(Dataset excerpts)

-=-=-=-=-

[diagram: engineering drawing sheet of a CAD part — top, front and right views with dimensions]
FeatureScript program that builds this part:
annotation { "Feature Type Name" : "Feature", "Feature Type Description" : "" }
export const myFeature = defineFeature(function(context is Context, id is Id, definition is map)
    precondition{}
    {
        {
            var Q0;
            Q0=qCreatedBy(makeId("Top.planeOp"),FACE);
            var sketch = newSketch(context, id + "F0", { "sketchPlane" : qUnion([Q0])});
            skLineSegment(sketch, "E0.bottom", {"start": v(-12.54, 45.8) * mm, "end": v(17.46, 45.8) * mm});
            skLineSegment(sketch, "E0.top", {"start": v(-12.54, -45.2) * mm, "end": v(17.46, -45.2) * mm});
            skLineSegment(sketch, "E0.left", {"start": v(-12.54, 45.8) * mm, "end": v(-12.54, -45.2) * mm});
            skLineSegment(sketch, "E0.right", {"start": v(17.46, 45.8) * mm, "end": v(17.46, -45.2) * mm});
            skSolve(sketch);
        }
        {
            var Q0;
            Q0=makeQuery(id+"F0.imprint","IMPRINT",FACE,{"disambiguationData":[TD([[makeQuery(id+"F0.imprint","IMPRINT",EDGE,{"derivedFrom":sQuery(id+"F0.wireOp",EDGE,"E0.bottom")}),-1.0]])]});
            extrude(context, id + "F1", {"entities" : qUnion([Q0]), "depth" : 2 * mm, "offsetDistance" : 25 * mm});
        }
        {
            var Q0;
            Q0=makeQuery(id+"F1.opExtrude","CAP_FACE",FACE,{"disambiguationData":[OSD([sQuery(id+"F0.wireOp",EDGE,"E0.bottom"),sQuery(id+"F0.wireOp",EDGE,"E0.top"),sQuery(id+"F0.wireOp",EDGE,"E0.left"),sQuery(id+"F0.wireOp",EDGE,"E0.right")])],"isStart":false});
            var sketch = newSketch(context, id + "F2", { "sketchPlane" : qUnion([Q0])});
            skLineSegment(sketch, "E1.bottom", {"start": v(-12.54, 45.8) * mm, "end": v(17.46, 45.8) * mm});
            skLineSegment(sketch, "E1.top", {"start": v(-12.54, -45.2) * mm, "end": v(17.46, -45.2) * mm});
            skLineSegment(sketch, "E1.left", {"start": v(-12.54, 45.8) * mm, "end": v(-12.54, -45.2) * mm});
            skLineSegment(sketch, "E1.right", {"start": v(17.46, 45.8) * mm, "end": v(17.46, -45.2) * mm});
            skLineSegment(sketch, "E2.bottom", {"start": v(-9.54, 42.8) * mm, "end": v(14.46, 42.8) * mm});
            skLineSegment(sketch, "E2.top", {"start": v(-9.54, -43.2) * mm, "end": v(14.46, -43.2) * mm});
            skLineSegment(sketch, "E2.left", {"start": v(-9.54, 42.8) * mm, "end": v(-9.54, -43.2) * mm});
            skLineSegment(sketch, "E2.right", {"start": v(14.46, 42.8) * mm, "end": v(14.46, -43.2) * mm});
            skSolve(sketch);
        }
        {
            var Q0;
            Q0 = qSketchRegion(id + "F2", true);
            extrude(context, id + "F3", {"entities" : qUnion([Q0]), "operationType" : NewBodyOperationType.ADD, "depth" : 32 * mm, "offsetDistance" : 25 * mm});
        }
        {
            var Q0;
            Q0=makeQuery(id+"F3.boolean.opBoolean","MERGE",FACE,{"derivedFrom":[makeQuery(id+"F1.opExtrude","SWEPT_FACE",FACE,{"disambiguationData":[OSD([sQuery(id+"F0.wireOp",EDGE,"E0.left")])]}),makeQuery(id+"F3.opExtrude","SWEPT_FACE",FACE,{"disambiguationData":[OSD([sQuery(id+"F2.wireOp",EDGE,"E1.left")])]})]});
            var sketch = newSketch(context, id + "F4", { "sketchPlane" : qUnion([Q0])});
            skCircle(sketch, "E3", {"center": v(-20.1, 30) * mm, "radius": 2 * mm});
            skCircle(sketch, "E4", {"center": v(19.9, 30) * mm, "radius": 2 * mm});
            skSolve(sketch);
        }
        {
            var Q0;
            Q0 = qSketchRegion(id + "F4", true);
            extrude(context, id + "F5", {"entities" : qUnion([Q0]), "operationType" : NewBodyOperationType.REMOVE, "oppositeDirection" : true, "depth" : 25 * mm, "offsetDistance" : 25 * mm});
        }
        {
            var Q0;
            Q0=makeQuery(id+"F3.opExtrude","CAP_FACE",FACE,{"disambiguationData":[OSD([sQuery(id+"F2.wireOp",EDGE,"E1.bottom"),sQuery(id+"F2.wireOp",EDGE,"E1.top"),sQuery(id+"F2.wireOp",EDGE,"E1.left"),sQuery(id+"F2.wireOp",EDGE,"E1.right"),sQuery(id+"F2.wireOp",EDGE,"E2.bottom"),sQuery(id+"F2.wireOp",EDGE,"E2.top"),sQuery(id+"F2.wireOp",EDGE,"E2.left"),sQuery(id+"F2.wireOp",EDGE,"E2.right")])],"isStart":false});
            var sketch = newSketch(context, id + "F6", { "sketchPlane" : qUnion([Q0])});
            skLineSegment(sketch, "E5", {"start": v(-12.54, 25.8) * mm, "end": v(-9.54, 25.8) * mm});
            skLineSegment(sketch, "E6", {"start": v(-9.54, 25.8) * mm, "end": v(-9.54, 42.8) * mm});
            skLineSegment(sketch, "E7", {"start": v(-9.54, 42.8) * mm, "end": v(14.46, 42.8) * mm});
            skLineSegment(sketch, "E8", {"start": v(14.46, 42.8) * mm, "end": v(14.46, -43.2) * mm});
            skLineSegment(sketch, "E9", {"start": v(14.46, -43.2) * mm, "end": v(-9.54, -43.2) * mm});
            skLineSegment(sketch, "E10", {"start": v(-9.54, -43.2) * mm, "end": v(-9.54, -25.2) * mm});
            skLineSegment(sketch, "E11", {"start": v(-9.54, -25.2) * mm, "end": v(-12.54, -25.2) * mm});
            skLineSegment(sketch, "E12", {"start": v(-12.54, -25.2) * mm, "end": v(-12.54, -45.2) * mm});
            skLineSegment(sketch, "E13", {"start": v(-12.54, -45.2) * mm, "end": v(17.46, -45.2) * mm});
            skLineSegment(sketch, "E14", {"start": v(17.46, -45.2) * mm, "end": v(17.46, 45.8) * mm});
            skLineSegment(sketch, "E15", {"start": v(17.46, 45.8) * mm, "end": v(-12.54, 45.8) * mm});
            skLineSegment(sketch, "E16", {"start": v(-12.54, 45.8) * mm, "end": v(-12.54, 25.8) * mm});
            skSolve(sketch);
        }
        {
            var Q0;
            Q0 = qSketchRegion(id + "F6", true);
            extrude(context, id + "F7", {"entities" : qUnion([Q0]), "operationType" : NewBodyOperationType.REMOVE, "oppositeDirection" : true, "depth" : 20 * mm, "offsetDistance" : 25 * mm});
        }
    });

-=-=-=-=-

# DIRECTIONS FOR THIS TASK
How many lines in the rows above contain the string "true"? Matching is case-sensitive, and the reply should be the number alone.

# RESPONSE TO THIS EXERCISE
5